Illustration of training loss and validation accuracy when overfitting is occurring

Figure 1: Example training loss and validation accuracy: Initially, the model learns as desired. At some point, the model's validation accuracy peaks, and the model begins overfitting.

What causes overfitting?

Essentially, the root of overfitting is that the model (through whatever training process) has learned to recognize something in the training data that is not present in the validation or testing data.

There are two primary reasons this might occur:

First, the model may have too much capacity for its supplied training data. This option is more likely with smaller training datasets. The more capacity a model has—roughly, the more learnable parameters it has—the easier it becomes for the model to memorize training examples or possibly the entire training dataset. Since no examples in the validation data overlap the training data (remember data splits, remembering the training data is useless for predictions on the validation/testing data.

Second, your training dataset may be vastly different from your validation dataset. When this occurs, you may have excellent accuracy metrics on the training data but still have poor performance on the validation data. This option is more likely if your validation accuracy (or other metrics on the validation dataset) was never high. In Figure 1, this is likely not the case since (before the steep drop-off) the validation accuracy was high.

The good news is that overfitting happens to everyone at some point.

If your model becomes overfit while training (as it did in Figure 1), you can revert to a checkpoint made before the overfitting occurred. As long as model checkpoints are generated frequently, you will likely have a checkpoint of the model from when it was in a well-behaved and high-performing state.

If you did not save checkpoints or did not save recently enough, or if the model never achieved a sufficiently high validation accuracy, then you can retrain the model. As mentioned in the section on model training, training models is a stochastic (random) process, and the results vary (to some degree) from run to run. If part of the problem was too infrequent a checkpoint, then be sure to adjust this in the future. You can increase the variability by adjusting some of the learning parameters, e.g., batch size, learning rate, momentum, etc., or optimizer. These parameters impact how the optimization algorithm trains the model you have. The impact of these parameters can be hard to predict, but some suggestions are included above for consideration.

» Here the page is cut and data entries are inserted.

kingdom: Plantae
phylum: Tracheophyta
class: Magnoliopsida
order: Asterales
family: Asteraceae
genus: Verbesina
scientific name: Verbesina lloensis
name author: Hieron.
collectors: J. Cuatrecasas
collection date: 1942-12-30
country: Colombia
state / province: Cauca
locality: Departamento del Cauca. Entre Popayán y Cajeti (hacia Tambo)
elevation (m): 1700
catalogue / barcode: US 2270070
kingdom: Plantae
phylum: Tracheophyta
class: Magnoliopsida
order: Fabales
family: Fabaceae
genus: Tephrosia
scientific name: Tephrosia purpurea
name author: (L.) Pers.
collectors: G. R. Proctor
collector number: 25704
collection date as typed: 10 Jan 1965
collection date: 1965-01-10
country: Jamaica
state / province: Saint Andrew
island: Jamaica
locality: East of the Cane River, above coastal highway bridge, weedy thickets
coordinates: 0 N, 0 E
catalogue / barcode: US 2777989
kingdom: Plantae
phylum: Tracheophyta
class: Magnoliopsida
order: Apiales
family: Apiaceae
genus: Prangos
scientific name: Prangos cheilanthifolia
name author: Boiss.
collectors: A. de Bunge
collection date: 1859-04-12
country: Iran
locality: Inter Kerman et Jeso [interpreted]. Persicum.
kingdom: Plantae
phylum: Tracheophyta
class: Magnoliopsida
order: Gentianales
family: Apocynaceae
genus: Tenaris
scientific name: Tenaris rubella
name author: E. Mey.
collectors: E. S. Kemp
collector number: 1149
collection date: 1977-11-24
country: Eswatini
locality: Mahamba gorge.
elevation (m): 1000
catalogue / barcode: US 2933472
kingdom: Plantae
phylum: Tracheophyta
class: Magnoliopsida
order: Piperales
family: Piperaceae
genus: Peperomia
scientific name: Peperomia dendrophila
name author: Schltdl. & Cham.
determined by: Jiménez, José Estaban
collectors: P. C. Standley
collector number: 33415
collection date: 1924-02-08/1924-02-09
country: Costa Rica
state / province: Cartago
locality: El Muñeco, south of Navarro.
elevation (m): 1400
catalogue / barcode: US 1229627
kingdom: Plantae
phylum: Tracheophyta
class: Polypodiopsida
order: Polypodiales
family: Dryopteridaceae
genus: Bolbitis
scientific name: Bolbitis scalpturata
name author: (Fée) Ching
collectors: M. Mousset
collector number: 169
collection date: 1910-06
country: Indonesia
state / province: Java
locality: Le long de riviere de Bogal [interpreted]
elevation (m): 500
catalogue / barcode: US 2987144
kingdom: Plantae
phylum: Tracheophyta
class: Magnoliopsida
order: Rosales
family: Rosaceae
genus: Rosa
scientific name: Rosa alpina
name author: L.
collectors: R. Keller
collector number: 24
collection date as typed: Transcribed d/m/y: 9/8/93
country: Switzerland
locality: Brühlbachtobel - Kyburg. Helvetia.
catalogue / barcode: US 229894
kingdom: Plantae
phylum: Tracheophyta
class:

Suppose you have trained your model multiple times and continually overfit before the validation accuracy (or any other metric of concern) is sufficiently good. In that case, you may want to try a different model. Larger models generally have more capacity, so reducing the model's size can reduce the model's ability to overfit. You can reduce a model's size in two ways: You could select a different model entirely (such as opting for a ResNet18 instead of a ResNet50) or increase the weight decay of the model you already have. Increasing the weight decay puts pressure on the model to use fewer weights, effectively reducing the size or capacity of your model and reducing its ability to overfit.

Can a model be underfit?

Models can also be underfit. An underfit model is one in which even the training metrics are not sufficiently good—you cannot expect that validation or testing metrics will ever be better than their corresponding training metrics. Underfit models are those that fail to learn from the training data. As with overfitting, there can be multiple causes and potential solutions. If a model underfits, best practices are similar to those for overfitting; try retraining a few times, varying the optimizer parameters somewhat—hoping to take advantage of some stochasticity in the process. If that doesn't work, try swapping out the model for one with greater capacity. Be aware that swapping the model for one with greater capacity is the opposite of what one might do if the model is overfitting.